Он простоял полчаса, может, более, пока неподалеку не раздались шаги. Судаков весь обратился в слух. Шли двое. Скоро он увидел в просвете между решетинами чьи — то отблескивающие чернью сапоги.
— Феликс Эдмундович, — с явным грузинским акцентом произнес один из подошедших, — конечно, исчезновение Орлинского — тяжелый удар по всей нашей операции. Но мы его выдержим. Я уверен, вы найдете способ, в крайнем случае — призовите вашего ненаглядного Джунковского. Меня крайне
удивляет другое: та легкость, с которой генерал Згурский согласился на предложение вашего человека.
— Но он был загнан в угол! Во Франции ему грозит арест за похищение банкира Рафаилоза. А после нашей публикации в «Правде» даже соратники начали чураться его, как прокаженного.
— С газетой был очень ловкий ход! Вы настоящий мастер! Но все же я чувствую здесь подвох. За последний месяц мне довелось прочесть о Згурском все, что только смог найти. Очень хладнокровный, очень дерзкий и очень храбрый враг. Чрезвычайно подозрительно, что такой генерал испугался каких — то невнятных угроз. Вам не кажется, что он водит нас за нос?
— SR–77 докладывает, что лично передал Згурскому американский паспорт на имя Уолтера Томсона, а час назад агент доложил, что Згурский взял билеты на рижский поезд.
— Это все хорошо. Но, возможно, то, что мы видим, лишь отвлекающий маневр. В ближайшее время надо ждать и встречать его тут, в Москве.
— Вы полагаете, он раскусил SR–77–го?
— Я не исключаю этого, дорогой Феликс Эдмундович. — Говоривший остановился и после короткой паузы вновь обратился к собеседнику: — Как вам кажется, без Чудова монастыря Кремль стал выглядеть более строго, более по — государственному?
— Признаться, у меня не было времени так вдумчиво прогуляться по Кремлю.
— Это напрасно. Берегите себя, Феликс Эдмундович. Вы еще очень нужны революции. — Обладатель грузинского акцента двинулся дальше. И все же теперь Кремлю чего — то не хватает.
«Вот оно как! — Судаков присел у стены. — Пока суд да дело, Татьяниного мужа сюда бечевой тянут, как баржу. А Татьяна — то и не знает! И что это они про дочь ее говорили? Нетто старая все ж таки Ольгу сдала? Нет, быть того не может. Предупредить надо! — Петр Федорович резко встал. — Или не надо?
Он вдруг почувствовал в сердце острый укол ревности.
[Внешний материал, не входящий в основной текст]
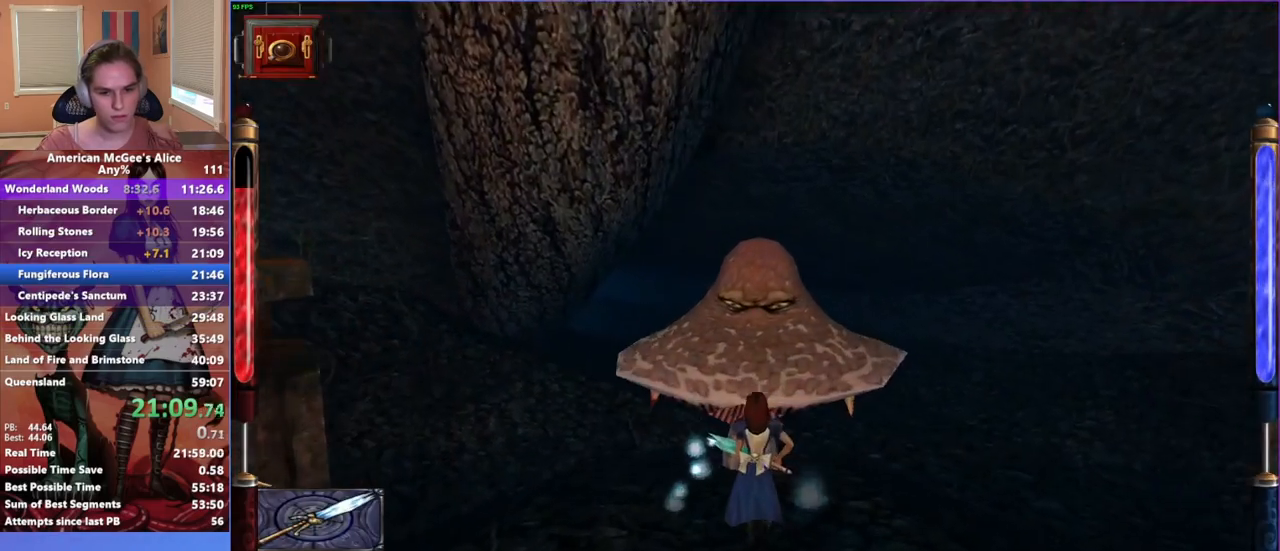
{"keys": ["w"], "mouse": [], "events": [[250, "mouse_mb5", "down"], [333, "mouse_mb4", "down"], [333, "mouse_mb5", "up"], [483, "mouse_mb4", "up"]]}
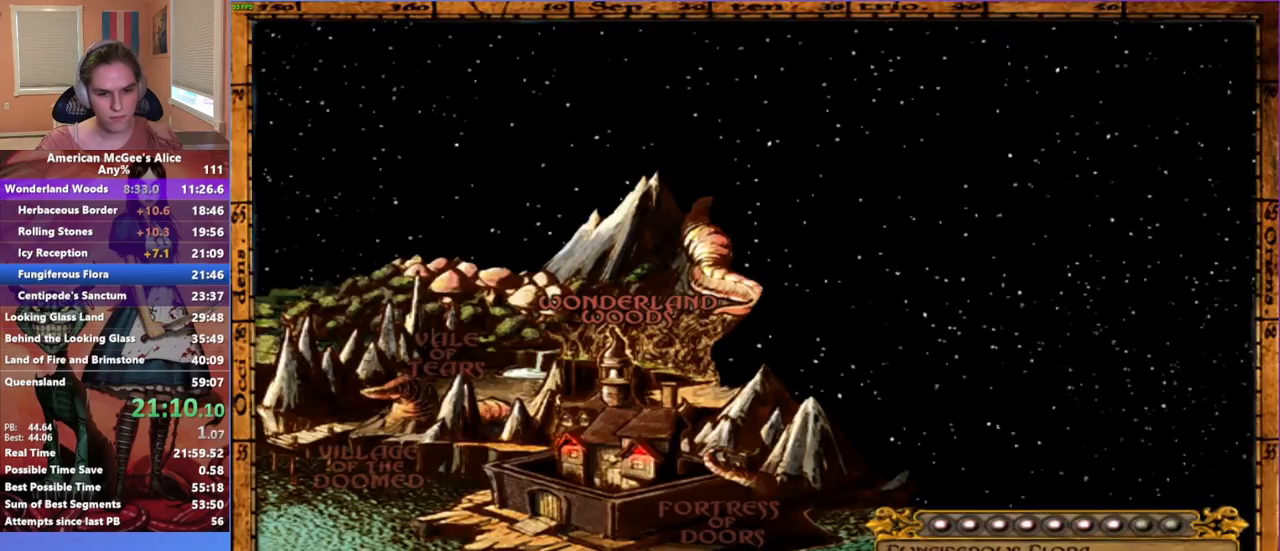
{"keys": ["w"], "mouse": [], "events": []}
«Ведь не кума брата — свата, белого генерала сам товарищ Дзержинский и второй, может, Сталин, а может, еще кто, сюда заманивают. Значит, так надо! Для Отечества полезно! А я тут со своим свиным рылом в калашный ряд… — Судаков прислонился лбом к влажной стене, и ему вновь показалось, что он слышит глухие тяжелые вздохи. Будто отдает богу душу разгромленный монастырь. — Господи, да что я в сам деле, «надо — не надо»… Выбраться бы отсель!»
ГЛАВА 26
«В моей смерти прошу винить мою жизнь».
Джордано Бруно
Июнь 1663Вороны с недовольным карканьем взвились с золоченых крестов.
— Боярин, боярин приехал! — радостно неслось по округе, и жители домов у Сретенских ворот — стрельцы, пушкари, торговый люд — валили на улицу поклониться любимцу царя Алексея Михайловича, воеводе Дмитрию Федоровичу Згурскому.
Тот ехал впереди десятка верховых на тонконогом гнедом аргамаке, то и дело раскланиваясь со знакомцами и улыбаясь в ответ на пылкие взгляды румяных молодух. У распахнутых ворот своего дома воевода спешился и, бросив поводья на руки подбежавшему отроку, преклонил колени перед вышедшей навстречу матушкой.
— Как отец? — поднимаясь после матушкиного благословения, спросил он.
— Плох, — грустно ответила Татьяна. — Уж который день с постели не встает.
— А какова хворь?
— Неведомо. Лекари и так мерились, и так — не знают, что за хворь. Вроде и сила в теле не иссякла, руки, что клещи, а смотрит — как не видит. Угасает. Хорошо, что ты, Митюша, успел. Он уже велел нарочного тебе отослать. Говорит, до Троицына дня не доживет.
— В тоске, стало быть.
— Спокоен. Лежит, да подъячему целыми днями о жизни своей сказывает, а тот все по его слову записывает. Я как — то одним глазком в те письмена глянула — там всякая небывальщина. Особливо о его походе в страну Катай. И к чему бы это он, — печально покачала головой женщина.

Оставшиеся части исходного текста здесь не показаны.